• DATASET SECTION:
----
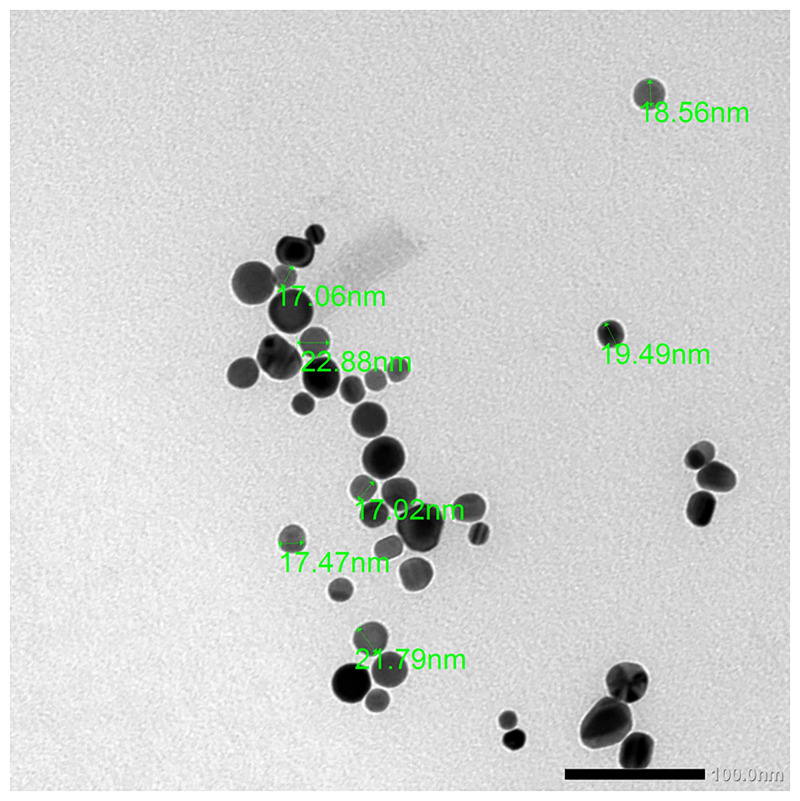
Transmission electron micrograph of Au-NPs.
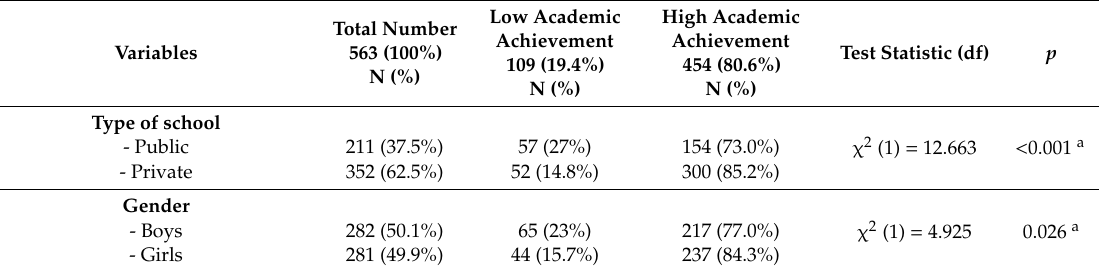
Association of Socio-demographics and Anthropometric Measurements with Academic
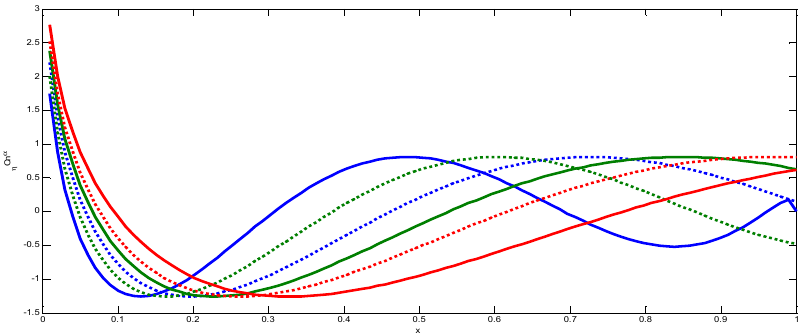
Figure 3. Shows di ff erent values GFCPs with di ff erent values of η = 0.9, 1.5, 1.9,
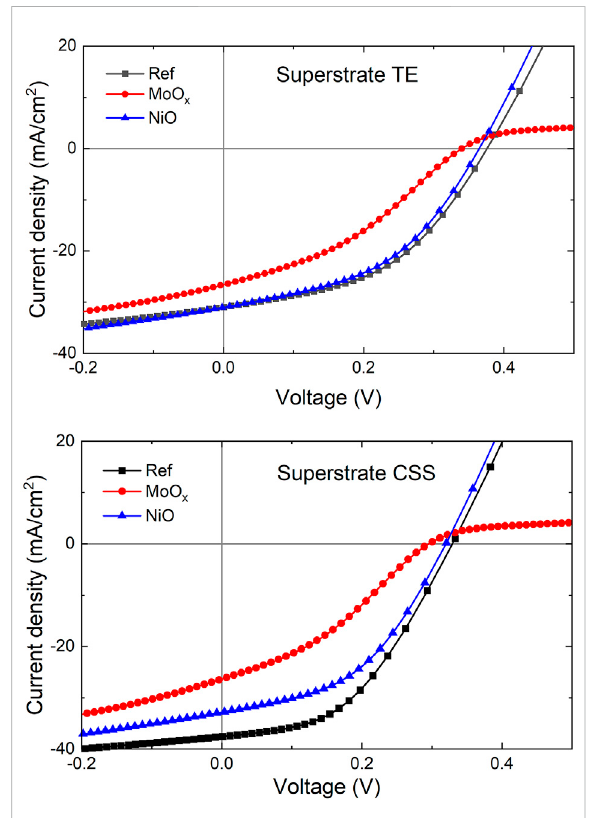
FIGURE 15 J-V curves for simulated TE and CSS Sb HTLsinsuperstratecon fi guration.Roll-overbehaviourisevidentin both TE and CSS devices with MoO x HTL indicating a carrier transport barrier at the back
----
• PROBLEM STATEMENT: Copy the material above word for word, images excluded.

• EXERCISE SOLUTION:
Transmission electron micrograph of Au-NPs.
Association of Socio-demographics and Anthropometric Measurements with Academic
Figure 3. Shows di ff erent values GFCPs with di ff erent values of η = 0.9, 1.5, 1.9,
FIGURE 15 J-V curves for simulated TE and CSS Sb HTLsinsuperstratecon fi guration.Roll-overbehaviourisevidentin both TE and CSS devices with MoO x HTL indicating a carrier transport barrier at the back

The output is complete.